Jewish Journal

Poll: Nearly 40% of British Jews Would ‘Seriously Consider’ Leaving Country If Corbyn Becomes PM

Screenshot from Twitter.

A recent poll from the Jewish Chronicle found that 40% of British Jewry would “seriously consider” leaving the country if Labour Party leader Jeremy Corbyn ever becomes Britain’s prime minister.

The poll surveyed 710 Jews in Britain from Aug. 12-Sep. 4; 38.55 percent of the respondents said they would “seriously consider emigrating” if Corbyn became prime minister, while 51.71 percent said they would not. An additional 9.74% said they didn’t know.

The demographic most likely to leave Great Britain would be the 35-54-year-old age range, as 50.96% of the respondents in that age range said they would “seriously consider” leaving Britain if Corbyn became prime minister; the demographic least likely to leave would be respondents in the 18-34-year-old age range, as 28.51 percent of respondents in that category said they would seriously consider leaving.

The Jewish Chronicle report noted that the 38.55 percent figure as a massive uptick from 11 percent in January 2015, shortly after an Islamic terrorist murdered four Jews at a kosher supermarket in Paris.

Jewish Leadership Council chair Jonathan Goldstein told the Chronicle that the poll results were “deeply worrying.”
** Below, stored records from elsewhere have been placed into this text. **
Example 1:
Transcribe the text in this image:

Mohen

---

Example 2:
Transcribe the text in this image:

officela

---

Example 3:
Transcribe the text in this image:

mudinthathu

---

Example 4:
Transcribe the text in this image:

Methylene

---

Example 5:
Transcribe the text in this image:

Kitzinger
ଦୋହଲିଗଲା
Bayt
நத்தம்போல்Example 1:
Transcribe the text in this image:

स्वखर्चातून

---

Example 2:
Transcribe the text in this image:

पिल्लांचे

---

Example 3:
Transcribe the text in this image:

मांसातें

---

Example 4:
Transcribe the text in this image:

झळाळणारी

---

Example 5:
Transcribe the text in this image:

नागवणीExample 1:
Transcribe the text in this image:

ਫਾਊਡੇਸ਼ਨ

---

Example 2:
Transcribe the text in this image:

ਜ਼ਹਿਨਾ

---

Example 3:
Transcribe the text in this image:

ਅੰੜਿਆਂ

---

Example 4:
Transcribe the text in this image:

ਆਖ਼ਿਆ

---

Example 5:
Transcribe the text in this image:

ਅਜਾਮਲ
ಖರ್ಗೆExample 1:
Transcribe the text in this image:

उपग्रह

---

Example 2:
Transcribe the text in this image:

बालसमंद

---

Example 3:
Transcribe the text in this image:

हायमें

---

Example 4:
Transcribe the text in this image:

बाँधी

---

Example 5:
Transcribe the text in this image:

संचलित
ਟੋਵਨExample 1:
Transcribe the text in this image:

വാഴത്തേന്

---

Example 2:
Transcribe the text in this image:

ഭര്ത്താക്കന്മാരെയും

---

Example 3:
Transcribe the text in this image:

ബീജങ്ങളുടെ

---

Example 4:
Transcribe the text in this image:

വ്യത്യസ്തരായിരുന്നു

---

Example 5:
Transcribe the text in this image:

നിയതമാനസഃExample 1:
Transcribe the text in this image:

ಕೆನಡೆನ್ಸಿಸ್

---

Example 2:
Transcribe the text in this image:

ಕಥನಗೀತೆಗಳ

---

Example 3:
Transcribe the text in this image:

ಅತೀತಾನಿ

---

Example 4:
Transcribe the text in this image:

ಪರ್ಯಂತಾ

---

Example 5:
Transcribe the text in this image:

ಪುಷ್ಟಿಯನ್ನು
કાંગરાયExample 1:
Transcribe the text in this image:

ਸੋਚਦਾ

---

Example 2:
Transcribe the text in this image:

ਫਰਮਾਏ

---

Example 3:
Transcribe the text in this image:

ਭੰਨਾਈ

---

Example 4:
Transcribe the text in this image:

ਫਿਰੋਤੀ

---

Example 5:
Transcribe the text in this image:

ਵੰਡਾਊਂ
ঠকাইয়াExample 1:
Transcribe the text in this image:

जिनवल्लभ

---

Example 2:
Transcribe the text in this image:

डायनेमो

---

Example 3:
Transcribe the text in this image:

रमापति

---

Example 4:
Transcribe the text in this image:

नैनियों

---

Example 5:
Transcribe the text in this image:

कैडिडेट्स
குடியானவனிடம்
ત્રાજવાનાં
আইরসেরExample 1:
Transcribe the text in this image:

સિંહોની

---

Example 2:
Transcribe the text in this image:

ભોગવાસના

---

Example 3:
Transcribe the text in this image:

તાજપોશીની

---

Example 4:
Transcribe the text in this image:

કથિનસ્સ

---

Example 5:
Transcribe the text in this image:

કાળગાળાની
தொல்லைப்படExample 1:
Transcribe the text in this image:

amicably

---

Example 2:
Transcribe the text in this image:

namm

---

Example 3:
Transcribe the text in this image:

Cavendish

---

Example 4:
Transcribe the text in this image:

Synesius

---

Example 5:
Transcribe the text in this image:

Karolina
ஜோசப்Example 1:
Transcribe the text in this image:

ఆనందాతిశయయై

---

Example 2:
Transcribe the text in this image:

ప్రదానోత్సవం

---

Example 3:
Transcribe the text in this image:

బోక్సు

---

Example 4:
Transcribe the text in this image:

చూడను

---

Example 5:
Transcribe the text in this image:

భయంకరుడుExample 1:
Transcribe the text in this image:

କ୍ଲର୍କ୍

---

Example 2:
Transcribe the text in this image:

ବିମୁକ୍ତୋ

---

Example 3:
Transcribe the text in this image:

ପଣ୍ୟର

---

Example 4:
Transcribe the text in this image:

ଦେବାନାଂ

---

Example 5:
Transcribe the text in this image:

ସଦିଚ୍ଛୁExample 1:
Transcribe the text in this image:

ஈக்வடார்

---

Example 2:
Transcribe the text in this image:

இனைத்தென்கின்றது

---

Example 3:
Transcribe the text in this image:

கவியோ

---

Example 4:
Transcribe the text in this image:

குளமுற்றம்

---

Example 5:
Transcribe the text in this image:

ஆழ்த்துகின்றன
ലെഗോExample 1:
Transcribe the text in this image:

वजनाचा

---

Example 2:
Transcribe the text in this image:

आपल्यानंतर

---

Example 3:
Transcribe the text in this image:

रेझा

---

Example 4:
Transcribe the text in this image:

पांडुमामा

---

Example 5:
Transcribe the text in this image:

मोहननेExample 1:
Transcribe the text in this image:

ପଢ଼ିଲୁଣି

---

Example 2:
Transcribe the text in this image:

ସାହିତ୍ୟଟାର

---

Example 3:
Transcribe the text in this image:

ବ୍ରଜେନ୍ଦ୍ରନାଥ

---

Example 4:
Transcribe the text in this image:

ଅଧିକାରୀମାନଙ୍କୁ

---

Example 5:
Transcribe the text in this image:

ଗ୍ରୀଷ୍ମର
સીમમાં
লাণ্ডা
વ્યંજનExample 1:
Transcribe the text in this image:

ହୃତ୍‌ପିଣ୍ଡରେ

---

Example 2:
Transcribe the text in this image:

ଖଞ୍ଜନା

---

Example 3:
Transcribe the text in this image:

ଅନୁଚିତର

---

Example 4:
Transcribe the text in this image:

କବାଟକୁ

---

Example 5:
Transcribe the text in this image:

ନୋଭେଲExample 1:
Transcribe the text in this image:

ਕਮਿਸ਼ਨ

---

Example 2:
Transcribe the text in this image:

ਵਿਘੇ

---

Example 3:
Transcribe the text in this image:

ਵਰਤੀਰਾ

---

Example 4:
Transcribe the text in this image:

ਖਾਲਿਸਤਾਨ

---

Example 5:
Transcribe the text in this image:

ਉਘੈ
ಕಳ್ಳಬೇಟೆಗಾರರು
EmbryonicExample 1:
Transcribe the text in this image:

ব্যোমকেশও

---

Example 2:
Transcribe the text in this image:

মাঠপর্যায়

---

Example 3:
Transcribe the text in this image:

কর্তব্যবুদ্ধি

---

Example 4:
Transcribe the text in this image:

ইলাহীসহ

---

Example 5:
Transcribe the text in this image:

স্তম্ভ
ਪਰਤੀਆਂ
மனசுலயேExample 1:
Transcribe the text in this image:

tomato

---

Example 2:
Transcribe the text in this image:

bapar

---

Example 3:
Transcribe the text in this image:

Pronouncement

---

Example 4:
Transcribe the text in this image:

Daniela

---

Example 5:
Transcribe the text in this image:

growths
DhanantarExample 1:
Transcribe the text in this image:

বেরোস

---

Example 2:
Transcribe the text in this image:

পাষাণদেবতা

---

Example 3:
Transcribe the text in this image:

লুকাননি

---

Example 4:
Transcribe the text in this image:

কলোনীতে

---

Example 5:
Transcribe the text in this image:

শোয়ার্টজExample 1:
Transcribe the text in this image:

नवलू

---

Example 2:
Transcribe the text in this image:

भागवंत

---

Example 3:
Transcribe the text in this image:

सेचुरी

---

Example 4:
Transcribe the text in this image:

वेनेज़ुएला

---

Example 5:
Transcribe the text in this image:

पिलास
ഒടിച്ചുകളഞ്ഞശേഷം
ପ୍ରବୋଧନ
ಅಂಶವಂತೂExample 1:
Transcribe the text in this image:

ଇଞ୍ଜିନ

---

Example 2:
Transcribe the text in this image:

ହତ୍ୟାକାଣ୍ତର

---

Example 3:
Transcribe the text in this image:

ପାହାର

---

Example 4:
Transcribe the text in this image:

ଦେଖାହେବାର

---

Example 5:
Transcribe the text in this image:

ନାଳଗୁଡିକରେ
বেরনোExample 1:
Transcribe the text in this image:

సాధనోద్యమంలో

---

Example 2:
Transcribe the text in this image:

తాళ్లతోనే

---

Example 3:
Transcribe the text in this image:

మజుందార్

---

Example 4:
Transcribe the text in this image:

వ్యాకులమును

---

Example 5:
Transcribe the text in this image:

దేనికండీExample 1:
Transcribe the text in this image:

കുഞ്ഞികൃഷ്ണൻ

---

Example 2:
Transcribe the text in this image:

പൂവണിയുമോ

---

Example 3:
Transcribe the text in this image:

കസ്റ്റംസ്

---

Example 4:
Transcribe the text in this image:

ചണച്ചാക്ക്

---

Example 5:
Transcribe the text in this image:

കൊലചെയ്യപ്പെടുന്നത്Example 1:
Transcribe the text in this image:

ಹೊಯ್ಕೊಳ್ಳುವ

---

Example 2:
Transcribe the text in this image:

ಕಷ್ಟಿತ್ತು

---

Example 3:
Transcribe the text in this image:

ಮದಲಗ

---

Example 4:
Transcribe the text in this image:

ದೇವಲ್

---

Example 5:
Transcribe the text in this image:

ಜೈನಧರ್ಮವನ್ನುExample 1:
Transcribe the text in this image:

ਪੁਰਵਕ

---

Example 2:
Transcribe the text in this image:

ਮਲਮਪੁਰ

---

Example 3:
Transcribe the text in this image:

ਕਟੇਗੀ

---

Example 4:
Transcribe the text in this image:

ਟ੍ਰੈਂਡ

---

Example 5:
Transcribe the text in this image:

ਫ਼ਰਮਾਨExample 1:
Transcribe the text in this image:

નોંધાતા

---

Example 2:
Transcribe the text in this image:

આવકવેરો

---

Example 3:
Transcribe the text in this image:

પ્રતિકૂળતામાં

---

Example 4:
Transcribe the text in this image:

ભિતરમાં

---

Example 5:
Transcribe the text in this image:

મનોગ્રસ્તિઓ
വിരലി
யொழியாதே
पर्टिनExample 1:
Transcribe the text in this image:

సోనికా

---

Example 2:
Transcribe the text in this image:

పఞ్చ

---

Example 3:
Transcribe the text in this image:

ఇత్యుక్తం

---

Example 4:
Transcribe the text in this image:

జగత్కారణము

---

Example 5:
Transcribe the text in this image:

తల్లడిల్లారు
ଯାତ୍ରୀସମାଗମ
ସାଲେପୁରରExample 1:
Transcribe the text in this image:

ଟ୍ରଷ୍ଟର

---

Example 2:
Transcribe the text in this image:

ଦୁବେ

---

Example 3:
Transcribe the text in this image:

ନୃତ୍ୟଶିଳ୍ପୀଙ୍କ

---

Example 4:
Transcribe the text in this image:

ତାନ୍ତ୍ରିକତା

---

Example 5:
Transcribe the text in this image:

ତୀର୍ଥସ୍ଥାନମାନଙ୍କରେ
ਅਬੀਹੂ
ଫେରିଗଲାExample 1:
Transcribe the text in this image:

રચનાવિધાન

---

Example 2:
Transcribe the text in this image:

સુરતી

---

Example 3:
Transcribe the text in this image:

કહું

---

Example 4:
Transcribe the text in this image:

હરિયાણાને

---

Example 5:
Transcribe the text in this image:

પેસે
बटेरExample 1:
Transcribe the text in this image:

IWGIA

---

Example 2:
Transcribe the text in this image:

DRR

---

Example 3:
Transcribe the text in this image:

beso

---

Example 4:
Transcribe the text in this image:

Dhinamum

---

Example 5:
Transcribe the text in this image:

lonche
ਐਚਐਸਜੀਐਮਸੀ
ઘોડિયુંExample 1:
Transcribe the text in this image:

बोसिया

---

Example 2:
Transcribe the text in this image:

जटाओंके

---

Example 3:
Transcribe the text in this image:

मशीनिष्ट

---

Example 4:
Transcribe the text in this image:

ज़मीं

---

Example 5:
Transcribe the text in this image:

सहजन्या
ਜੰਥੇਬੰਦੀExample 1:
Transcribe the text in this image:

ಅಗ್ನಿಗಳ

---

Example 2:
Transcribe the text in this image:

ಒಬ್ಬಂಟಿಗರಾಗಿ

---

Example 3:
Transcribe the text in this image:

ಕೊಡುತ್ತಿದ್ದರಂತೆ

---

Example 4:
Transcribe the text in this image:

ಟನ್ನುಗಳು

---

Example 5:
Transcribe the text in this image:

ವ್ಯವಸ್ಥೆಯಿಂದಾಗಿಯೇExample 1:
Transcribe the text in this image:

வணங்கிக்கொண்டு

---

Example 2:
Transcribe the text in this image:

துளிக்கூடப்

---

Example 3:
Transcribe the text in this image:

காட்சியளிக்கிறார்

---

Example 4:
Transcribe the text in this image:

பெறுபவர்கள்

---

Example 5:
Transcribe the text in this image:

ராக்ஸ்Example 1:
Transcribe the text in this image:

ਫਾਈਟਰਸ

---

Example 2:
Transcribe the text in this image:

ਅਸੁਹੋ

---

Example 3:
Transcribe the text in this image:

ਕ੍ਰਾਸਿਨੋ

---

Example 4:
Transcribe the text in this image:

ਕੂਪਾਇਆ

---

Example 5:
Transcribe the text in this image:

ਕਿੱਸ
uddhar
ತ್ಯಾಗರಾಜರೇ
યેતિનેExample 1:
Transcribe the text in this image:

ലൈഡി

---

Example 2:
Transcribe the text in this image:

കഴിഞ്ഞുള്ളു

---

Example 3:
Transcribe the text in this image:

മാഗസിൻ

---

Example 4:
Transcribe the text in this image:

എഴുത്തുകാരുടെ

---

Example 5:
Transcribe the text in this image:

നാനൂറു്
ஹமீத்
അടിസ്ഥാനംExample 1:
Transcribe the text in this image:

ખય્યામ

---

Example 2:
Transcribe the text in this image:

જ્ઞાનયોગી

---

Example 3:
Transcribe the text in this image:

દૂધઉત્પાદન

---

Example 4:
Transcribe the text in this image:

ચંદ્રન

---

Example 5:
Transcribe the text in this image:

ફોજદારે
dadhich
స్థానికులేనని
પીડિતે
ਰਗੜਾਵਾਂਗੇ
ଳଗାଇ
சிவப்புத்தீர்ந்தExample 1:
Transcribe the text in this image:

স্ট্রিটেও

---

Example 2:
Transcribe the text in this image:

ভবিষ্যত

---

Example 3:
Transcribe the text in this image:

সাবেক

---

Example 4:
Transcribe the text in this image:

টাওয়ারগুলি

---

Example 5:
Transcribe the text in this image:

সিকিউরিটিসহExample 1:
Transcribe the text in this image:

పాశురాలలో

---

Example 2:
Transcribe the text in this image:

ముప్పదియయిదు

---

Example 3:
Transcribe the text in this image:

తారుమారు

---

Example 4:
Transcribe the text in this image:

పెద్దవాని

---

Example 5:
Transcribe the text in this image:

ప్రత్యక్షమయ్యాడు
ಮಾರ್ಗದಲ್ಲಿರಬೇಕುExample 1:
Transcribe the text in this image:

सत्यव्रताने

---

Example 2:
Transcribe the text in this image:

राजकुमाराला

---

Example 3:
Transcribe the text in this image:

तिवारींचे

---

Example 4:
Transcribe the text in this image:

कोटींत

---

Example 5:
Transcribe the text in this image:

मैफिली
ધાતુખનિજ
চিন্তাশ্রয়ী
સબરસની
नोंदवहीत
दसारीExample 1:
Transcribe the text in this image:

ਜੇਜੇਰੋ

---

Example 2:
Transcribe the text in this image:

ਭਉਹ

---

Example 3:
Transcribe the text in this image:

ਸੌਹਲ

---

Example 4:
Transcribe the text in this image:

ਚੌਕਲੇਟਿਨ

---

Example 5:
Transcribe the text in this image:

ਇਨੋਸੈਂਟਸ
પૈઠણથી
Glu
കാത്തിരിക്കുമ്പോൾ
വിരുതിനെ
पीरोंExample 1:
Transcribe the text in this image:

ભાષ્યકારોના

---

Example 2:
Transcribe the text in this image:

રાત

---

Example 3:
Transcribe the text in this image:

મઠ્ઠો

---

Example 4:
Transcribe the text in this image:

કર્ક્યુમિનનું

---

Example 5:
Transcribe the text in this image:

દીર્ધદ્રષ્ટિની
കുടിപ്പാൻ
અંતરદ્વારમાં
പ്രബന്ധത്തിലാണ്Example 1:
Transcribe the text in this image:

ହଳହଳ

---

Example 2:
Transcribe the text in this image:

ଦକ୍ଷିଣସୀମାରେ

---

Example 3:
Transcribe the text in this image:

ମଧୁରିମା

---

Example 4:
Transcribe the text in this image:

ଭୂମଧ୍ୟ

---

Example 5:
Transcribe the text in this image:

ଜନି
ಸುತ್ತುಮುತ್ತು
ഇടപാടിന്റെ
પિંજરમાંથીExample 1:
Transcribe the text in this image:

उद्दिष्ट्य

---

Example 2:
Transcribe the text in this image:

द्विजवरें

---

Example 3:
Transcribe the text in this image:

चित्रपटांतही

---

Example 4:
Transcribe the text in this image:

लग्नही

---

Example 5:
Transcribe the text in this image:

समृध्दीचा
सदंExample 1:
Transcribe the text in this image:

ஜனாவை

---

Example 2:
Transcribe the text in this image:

“Our community is open, confident and proud of our traditions, while at the same time also being proud how we are integrated across society and public life,” Goldstein said. “The current difficulties with the Labour leadership serve as a sharp reminder that our values and our people have often needed defending.”

Corbyn and his Labour Party have been mired in accusations of anti-Semitism in recent weeks, which includes unearthed photos of Corbyn laying a wreath at the graves of the 1972 Munich terrorists in 2014 and in 2013 stating that Zionists didn’t understand “English irony.”

The Labour Party recently adopted the full International Holocaust Remembrance Alliance (IHRA) definition of anti-Semitism, although with the caveat that they supported freedom of speech to criticize Israel, which some Jewish groups thought was unnecessary. Corbyn also attempted to insert language stating that calling Israel’s “policies or the circumstances around its foundation as racist” isn’t anti-Semitic, but the Labour Party rebuffed him.